Le Rcd est un parti étroitement lié à la notion d’Etat. Il n’a jamais eu d’idéologie à laquelle les adhérents peuvent croire. L’appartenance au parti du pouvoir est devenue en Tunisie une nécessité pour s’assurer un emploi stable et c’est tout à fait légitime. N’est ce pas le rêve de chacun d’aspirer à une situation de confort. Ce qui explique le chiffre – astronomique – de 2.5 millions d’adhérents dont se prévalait hier encore ce parti. La majorité de ces adhérents cotisent pour ne pas être traités d’opposants au régime: ils le font à contrecœur et pour éviter les ennuis.
Par-delà les appartenances partisanes
Ceux qui ont refusé la notion de parti-Etat ne représentent qu’une petite minorité au sein de ce parti. Ils ne peuvent en aucun cas constituer aujourd’hui l’ossature du gouvernement. Le nombre des adhérents des partis de l’opposition ne dépasse guère les 5.000 ou 10.000. Ce qui revient à dire qu’écarter les membres du Rcd du gouvernement revient à dire que la majorité des Tunisiens seront exclus du nouveau gouvernement.
Nous ne devons pas oublier que ceux qui ont réussi à déloger Ben Ali sont des Tunisiens de toutes les tendances confondues. Même les membres du Rcd étaient excédés par les dépassements de l’ancien président. Le meilleur exemple nous vient de ce brave chef d’état-major de l’armée de terre qui a osé dire à Ben Ali, face-à-face, alors que le pays était en ébullition: «Tu es fini dégage !». J’ai parlé du général Rachid Ammar, qui n’aurait pas pu accéder au poste de chef d’Etat major si le Rcd lui avait barré la route. C’est en citoyen, moins qu’en membre d’un parti quelconque qu’il a finalement réagi.

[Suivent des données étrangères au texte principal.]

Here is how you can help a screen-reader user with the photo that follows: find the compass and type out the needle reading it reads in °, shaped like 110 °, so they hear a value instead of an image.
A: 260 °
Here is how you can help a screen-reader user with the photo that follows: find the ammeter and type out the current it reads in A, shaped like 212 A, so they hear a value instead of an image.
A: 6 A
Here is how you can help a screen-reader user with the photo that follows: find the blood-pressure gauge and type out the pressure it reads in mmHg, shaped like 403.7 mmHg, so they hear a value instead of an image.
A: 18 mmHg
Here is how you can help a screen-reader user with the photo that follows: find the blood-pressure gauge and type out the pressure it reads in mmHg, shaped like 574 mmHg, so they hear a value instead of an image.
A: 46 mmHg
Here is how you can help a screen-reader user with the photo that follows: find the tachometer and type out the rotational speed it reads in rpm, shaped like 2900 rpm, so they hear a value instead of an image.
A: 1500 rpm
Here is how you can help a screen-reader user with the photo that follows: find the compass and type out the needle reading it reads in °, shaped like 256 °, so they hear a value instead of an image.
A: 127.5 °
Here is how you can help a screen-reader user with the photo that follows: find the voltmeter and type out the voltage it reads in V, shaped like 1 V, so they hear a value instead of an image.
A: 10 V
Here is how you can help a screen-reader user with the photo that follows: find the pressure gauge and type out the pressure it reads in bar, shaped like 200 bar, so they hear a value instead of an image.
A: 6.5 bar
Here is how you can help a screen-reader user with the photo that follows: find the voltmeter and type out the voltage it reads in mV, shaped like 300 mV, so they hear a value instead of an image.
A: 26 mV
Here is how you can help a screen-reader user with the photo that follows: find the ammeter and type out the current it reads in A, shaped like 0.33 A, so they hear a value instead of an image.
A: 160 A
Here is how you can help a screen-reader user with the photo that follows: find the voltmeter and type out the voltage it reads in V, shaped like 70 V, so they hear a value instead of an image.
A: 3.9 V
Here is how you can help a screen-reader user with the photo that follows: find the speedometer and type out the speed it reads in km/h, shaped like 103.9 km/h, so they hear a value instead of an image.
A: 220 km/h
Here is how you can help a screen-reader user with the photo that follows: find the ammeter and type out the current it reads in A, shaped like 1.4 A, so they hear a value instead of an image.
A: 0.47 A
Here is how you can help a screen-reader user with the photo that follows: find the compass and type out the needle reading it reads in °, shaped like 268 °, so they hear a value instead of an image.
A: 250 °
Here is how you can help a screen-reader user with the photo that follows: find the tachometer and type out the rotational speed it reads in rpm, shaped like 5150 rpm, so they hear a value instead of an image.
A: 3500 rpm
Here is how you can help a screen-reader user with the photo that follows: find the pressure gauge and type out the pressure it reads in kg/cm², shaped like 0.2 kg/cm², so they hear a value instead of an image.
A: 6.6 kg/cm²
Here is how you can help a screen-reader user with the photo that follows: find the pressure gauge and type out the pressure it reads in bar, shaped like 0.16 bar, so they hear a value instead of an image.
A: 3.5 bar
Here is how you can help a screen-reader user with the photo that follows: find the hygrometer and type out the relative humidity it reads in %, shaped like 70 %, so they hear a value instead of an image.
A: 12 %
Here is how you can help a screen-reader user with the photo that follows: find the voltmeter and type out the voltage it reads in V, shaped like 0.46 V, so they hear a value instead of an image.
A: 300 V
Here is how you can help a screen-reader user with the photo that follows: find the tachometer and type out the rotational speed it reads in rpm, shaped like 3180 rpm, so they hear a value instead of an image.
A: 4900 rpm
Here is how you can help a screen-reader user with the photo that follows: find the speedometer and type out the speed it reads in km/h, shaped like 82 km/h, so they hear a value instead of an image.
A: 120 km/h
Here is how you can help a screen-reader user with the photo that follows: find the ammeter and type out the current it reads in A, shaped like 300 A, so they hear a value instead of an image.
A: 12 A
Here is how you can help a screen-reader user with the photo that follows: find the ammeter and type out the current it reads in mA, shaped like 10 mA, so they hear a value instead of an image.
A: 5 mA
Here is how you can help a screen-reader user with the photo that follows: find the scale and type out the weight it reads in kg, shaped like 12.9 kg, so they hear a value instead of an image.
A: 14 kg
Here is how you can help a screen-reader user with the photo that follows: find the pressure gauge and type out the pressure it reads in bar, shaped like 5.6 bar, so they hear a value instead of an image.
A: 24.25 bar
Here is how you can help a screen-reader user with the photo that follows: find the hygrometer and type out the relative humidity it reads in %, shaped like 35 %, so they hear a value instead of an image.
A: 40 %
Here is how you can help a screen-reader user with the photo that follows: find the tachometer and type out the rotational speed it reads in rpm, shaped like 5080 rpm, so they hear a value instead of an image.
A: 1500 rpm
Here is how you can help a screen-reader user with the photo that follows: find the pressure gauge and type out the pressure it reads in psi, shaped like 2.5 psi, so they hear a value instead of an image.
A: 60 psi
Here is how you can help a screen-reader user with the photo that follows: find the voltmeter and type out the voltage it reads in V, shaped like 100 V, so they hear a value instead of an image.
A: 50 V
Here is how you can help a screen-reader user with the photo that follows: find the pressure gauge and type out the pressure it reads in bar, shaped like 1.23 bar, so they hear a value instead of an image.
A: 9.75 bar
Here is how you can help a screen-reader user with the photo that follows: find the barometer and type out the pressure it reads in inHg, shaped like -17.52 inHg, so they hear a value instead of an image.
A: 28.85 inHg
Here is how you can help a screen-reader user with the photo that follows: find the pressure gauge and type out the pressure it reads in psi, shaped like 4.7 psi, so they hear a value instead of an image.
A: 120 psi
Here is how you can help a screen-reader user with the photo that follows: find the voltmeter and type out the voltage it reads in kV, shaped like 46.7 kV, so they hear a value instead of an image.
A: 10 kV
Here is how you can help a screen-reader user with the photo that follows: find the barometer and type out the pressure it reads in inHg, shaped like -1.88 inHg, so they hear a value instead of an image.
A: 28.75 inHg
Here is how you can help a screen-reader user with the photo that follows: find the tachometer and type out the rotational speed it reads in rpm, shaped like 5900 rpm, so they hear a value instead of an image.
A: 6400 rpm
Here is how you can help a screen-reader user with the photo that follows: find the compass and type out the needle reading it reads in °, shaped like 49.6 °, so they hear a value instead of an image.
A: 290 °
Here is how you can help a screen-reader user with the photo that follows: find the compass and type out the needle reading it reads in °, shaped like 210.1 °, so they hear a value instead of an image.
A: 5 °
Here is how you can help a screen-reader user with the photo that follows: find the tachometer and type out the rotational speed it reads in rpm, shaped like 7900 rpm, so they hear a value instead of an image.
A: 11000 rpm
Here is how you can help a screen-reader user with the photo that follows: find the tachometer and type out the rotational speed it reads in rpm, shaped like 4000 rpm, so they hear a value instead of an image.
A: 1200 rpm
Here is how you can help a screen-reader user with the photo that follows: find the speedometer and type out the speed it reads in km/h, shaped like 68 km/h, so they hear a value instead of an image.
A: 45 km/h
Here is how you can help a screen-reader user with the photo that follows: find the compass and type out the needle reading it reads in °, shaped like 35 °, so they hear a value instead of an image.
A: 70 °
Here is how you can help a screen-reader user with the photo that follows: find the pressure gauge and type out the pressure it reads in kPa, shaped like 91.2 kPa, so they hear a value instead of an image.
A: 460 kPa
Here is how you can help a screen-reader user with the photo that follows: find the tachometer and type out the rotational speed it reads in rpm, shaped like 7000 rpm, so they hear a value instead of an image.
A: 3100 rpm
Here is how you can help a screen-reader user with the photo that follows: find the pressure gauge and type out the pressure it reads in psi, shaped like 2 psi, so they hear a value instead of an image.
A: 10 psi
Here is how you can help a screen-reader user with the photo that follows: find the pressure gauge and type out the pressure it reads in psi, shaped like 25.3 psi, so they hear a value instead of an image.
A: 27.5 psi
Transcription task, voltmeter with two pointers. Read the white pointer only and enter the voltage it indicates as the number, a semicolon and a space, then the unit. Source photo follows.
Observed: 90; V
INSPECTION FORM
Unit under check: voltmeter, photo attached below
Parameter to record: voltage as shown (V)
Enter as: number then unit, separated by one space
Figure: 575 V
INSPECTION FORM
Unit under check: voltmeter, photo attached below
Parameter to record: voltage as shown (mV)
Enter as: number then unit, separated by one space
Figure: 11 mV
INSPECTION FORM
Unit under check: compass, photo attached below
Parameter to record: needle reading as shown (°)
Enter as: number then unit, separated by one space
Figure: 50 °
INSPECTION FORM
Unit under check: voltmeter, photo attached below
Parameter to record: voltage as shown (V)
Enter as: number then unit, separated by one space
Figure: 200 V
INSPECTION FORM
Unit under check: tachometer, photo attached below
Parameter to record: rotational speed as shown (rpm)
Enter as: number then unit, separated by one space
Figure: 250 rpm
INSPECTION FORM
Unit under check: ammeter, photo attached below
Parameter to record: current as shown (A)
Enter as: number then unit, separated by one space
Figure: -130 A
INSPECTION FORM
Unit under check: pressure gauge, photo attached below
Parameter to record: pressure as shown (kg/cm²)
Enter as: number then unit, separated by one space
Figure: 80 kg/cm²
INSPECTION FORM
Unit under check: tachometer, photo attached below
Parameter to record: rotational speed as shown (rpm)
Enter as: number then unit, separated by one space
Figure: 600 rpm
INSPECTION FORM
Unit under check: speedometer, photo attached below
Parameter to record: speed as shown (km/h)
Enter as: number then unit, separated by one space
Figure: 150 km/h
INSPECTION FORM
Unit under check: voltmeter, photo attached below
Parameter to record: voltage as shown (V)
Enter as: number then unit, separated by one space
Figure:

Les Tunisiens ont eu la chance de l’avoir au poste qui est le sien le jour où le pays avait besoin d’un patriote comme lui.
Ne brouillons pas l’avenir
La Tunisie a aujourd’hui besoin de tous ses hommes, de toutes les têtes pensantes et de toutes les contributions. C’est le peuple tunisien dans son ensemble qui a réussi à libérer le pays de la dictature. C’est ce même peuple, dans toutes ses composantes et tendances politiques, qui entame l’étape la plus dure: celle de la reconstruction du pays. Cette étape exige de nous détermination et bonne volonté pour balayer tous les obstacles. Ce n’est ni le moment ni le temps de procéder à des exclusions ou à des éliminations. Œuvrons donc en toute sérénité pour la réunification de la Tunisie et oublions, autant que faire se peut, nos états d’âme pour ne pas tomber et évitons de tomber dans le piège qui consiste à trop regarder le passé au risque de brouiller l’avenir et de provoquer le chaos qui mène aux guerres civiles.